### What to work on
Tally how many lines of these entries hold the string "child". Return the number alone.

### Task inputs
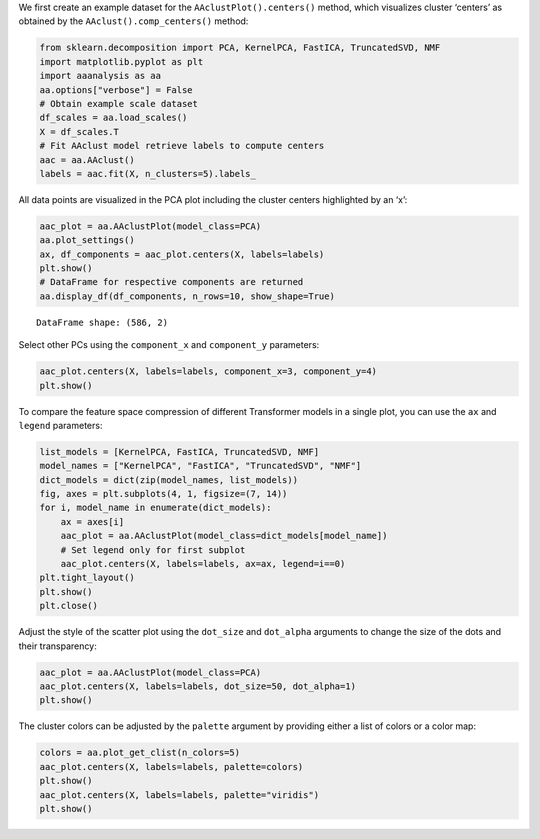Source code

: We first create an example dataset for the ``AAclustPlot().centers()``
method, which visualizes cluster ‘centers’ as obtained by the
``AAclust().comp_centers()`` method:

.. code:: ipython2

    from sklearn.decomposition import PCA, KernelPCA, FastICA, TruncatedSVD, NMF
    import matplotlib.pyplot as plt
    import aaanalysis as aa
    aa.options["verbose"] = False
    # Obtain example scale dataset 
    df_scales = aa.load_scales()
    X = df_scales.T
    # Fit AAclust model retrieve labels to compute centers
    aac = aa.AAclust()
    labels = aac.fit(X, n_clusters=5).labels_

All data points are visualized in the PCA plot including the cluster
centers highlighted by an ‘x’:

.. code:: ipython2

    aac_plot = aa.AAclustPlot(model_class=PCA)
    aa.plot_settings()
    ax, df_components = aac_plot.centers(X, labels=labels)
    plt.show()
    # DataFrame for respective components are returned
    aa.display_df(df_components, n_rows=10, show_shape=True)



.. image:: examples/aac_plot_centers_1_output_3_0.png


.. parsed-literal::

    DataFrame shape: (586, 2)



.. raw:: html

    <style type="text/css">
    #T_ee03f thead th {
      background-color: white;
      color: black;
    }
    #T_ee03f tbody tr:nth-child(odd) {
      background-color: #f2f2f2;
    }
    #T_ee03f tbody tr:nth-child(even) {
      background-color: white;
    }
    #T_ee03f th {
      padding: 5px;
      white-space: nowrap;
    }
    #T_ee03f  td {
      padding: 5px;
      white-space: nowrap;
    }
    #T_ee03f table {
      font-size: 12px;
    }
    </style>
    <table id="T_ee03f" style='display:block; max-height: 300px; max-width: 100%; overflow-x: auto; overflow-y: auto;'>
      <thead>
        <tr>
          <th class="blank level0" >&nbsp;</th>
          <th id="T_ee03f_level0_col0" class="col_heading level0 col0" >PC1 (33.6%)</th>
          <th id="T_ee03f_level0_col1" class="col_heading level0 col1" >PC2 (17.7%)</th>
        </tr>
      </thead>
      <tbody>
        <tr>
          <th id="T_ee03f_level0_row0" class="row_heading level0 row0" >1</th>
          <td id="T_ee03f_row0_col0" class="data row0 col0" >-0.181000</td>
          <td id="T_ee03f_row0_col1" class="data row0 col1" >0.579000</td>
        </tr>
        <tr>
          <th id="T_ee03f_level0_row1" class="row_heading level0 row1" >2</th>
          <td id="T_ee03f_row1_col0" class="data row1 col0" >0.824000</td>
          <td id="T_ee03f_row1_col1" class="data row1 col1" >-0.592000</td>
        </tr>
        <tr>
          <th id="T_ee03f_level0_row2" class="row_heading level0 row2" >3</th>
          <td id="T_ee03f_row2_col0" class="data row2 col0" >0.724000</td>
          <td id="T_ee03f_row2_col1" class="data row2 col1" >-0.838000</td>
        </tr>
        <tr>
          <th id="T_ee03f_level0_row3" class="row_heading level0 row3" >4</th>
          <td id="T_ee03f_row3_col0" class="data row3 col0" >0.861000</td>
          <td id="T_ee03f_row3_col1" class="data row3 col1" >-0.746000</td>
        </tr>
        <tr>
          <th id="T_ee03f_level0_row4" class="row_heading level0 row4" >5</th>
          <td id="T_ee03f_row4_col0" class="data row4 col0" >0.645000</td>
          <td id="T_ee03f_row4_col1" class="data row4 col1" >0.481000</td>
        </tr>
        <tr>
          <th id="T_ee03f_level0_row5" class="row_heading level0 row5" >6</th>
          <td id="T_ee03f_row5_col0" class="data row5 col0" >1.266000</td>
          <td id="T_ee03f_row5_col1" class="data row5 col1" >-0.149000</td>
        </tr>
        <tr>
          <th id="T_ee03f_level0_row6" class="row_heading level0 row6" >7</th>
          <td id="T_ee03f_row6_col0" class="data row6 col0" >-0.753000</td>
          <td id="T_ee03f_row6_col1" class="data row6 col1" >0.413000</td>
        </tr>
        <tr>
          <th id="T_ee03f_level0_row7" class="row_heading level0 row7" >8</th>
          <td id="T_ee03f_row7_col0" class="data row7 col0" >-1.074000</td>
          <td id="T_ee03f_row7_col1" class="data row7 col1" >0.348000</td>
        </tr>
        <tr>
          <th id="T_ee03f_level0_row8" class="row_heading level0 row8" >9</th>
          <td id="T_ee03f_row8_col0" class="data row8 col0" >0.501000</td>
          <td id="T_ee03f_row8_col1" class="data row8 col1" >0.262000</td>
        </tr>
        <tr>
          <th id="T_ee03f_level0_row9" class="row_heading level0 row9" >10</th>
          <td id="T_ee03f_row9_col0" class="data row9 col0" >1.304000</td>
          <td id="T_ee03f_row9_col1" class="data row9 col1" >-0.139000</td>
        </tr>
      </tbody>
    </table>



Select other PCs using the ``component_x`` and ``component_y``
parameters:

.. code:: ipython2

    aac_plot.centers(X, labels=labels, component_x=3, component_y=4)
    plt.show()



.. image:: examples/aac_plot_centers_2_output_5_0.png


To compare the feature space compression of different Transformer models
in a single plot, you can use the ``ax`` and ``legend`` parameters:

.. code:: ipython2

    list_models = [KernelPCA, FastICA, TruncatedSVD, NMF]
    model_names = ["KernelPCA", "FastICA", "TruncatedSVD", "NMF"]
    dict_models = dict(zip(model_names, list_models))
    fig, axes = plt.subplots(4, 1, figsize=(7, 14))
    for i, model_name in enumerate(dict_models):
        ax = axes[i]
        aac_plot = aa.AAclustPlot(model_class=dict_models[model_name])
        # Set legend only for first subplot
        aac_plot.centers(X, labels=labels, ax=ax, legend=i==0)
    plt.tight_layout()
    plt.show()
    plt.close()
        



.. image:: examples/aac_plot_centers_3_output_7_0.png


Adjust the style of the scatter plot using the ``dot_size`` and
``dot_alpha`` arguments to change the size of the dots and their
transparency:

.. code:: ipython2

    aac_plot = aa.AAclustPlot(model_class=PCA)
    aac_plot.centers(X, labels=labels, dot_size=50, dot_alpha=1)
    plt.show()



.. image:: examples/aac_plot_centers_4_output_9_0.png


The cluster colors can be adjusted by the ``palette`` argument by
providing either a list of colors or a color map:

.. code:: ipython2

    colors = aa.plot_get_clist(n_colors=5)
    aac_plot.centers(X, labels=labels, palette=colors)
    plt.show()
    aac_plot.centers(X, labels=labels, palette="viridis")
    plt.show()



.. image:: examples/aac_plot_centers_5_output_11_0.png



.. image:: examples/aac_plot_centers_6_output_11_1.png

* * *

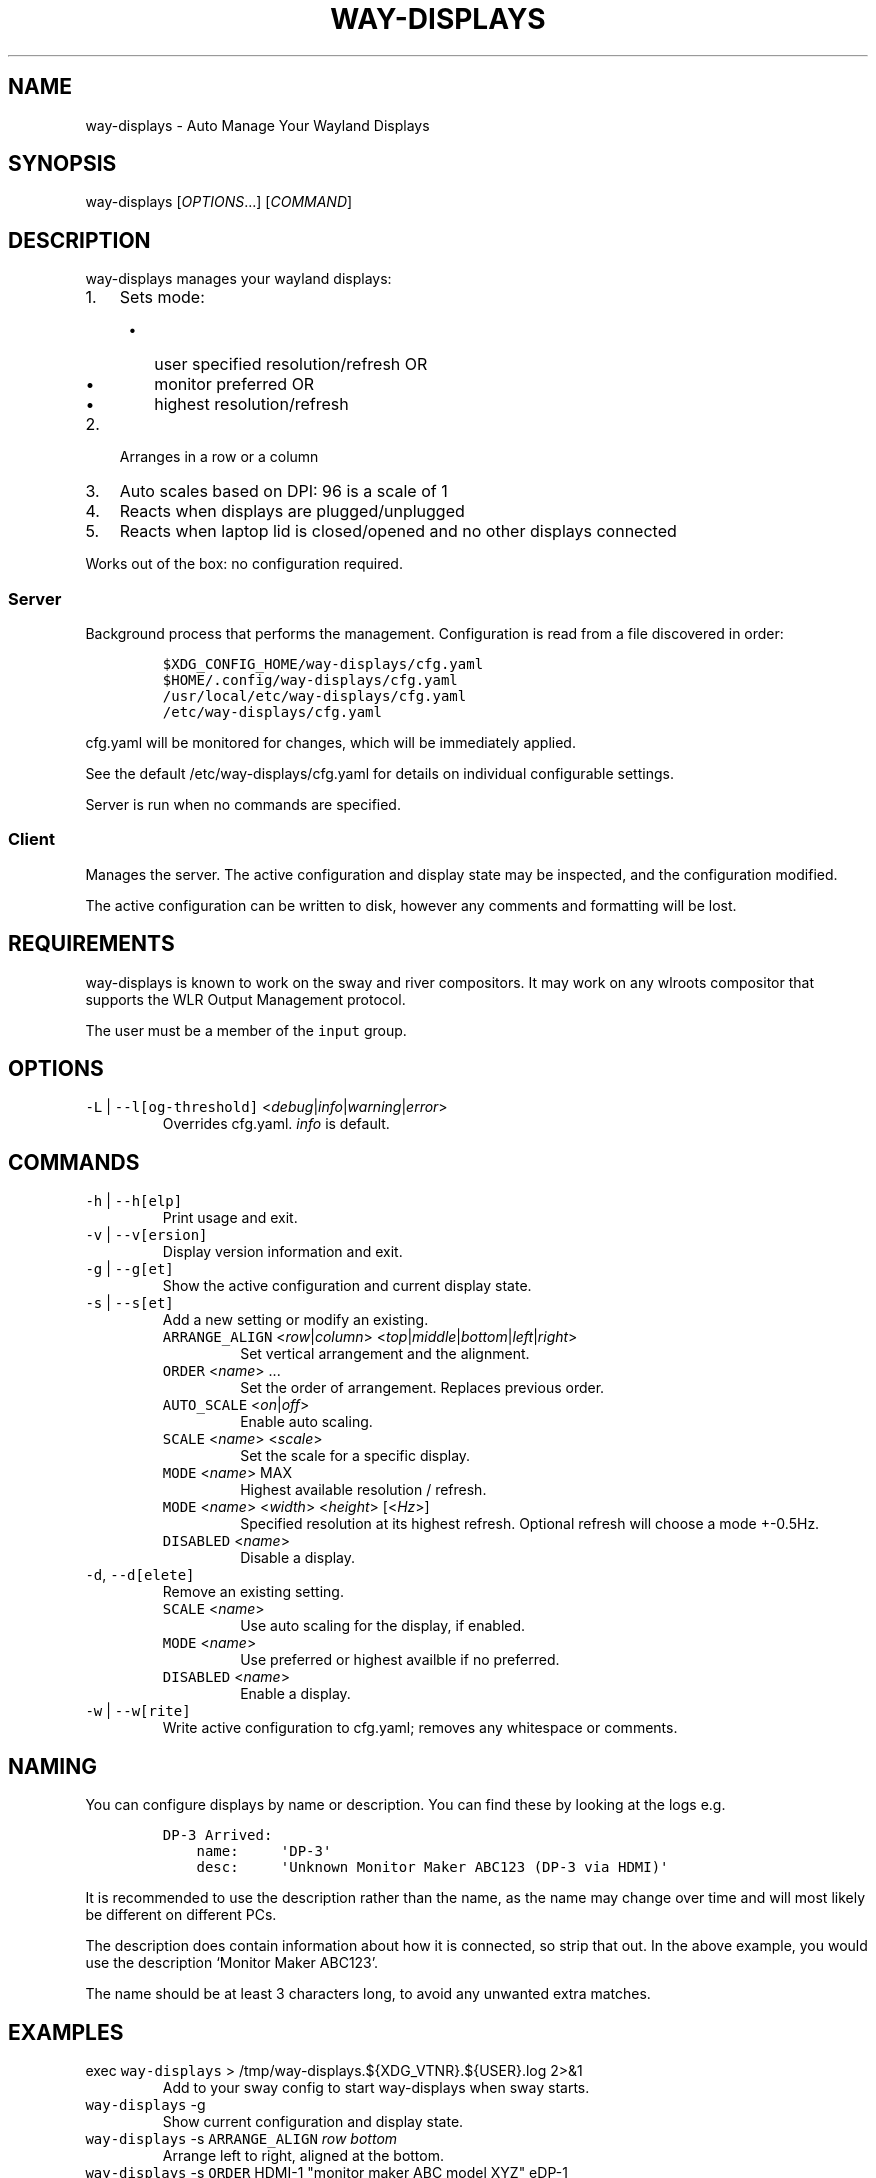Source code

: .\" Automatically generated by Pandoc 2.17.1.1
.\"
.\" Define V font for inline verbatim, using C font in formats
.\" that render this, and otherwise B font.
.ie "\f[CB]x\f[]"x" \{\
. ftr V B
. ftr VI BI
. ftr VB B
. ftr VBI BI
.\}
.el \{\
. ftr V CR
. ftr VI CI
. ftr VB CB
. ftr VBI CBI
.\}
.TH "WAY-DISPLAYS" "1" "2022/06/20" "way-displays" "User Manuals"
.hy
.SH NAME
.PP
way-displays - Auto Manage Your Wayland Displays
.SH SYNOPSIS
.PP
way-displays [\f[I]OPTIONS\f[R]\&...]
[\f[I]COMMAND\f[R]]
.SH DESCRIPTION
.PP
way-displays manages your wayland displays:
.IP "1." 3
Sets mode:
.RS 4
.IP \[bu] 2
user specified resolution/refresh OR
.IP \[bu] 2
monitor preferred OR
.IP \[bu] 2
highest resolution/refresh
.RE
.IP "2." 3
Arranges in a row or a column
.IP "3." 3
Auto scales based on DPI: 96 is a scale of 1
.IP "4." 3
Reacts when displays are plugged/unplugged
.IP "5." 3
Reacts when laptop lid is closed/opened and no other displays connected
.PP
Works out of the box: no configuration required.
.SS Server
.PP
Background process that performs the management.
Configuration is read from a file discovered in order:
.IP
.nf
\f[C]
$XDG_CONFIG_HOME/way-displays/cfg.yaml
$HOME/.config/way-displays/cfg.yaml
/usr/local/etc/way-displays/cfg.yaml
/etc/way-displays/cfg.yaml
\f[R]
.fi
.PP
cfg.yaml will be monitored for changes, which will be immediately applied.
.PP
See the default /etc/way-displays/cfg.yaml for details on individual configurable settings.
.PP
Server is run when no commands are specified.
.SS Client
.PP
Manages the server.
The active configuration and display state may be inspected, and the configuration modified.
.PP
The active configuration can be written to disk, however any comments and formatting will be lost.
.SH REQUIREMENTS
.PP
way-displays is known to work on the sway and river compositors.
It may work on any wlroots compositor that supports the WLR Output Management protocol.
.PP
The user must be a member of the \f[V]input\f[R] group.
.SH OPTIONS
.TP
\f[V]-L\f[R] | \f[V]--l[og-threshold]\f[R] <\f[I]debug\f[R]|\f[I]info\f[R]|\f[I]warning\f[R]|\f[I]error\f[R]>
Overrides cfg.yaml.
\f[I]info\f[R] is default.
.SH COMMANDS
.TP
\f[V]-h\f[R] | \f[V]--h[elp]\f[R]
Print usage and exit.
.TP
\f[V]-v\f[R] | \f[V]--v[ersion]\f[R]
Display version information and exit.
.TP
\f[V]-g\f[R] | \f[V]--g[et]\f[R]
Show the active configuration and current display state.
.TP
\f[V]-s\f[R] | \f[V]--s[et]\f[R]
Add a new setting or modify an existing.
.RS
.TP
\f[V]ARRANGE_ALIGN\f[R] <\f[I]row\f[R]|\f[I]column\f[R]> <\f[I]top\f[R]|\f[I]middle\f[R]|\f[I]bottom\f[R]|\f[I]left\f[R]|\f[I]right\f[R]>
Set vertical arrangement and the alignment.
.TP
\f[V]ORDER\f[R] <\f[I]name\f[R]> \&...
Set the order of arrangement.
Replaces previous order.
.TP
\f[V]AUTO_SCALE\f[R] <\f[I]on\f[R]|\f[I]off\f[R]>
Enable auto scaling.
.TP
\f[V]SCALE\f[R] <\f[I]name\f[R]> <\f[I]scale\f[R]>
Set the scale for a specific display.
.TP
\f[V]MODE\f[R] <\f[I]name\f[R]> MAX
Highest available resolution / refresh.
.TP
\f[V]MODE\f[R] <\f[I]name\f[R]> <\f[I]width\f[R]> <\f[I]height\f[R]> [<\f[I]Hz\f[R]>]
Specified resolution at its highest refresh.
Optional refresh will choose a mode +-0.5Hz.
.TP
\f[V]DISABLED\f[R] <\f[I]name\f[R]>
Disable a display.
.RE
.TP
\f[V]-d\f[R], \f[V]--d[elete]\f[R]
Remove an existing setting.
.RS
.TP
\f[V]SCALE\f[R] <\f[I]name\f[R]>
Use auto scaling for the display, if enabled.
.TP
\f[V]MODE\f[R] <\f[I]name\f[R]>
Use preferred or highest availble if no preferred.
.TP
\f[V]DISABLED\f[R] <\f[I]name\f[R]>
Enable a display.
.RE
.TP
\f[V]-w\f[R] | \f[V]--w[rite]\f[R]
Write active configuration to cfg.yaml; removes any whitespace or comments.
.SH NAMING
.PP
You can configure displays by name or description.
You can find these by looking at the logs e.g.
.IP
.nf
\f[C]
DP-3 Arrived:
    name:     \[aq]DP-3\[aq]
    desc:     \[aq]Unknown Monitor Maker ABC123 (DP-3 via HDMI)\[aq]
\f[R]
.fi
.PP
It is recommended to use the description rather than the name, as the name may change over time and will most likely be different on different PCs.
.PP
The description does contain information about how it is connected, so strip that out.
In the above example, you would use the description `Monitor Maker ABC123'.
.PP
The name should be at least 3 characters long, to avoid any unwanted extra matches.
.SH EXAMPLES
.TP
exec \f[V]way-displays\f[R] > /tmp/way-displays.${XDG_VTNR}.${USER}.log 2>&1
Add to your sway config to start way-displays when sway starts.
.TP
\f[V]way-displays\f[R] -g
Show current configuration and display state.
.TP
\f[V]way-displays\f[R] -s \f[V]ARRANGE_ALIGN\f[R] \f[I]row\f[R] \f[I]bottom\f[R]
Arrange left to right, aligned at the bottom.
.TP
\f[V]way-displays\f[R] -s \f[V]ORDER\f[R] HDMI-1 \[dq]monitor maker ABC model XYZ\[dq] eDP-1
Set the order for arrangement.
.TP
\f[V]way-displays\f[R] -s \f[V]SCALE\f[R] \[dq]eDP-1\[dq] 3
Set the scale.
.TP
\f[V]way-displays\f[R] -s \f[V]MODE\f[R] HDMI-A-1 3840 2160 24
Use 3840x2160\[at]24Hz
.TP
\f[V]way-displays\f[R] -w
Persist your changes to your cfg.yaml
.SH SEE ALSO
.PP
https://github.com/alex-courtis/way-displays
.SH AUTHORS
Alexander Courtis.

---

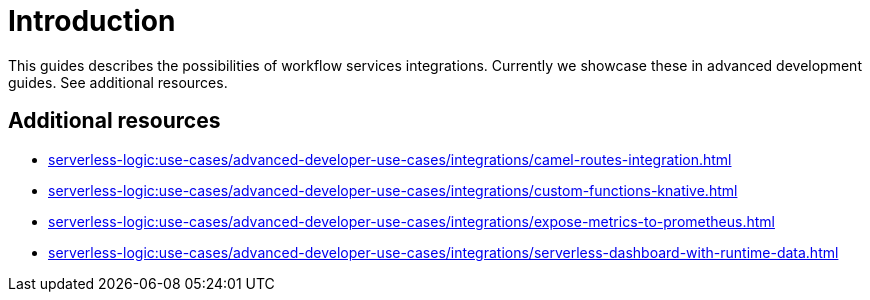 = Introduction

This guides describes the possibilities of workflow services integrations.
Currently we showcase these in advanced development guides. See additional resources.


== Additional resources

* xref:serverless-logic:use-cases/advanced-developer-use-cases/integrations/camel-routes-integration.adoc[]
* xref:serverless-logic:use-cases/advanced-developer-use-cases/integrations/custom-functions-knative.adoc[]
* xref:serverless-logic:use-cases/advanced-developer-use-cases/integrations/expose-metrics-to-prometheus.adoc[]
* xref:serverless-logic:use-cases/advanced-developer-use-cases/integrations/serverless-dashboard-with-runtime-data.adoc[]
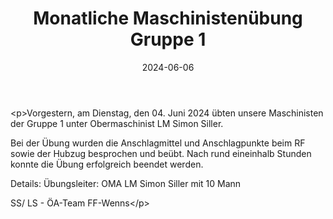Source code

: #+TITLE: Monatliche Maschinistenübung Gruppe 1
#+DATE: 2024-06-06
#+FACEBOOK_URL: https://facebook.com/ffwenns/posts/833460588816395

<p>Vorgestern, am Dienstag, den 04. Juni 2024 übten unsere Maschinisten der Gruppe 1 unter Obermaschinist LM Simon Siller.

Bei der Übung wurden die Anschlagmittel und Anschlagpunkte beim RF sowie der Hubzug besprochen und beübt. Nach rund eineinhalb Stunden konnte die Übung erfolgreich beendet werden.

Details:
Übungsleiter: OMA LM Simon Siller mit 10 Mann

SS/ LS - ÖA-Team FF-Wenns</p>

### Task output
2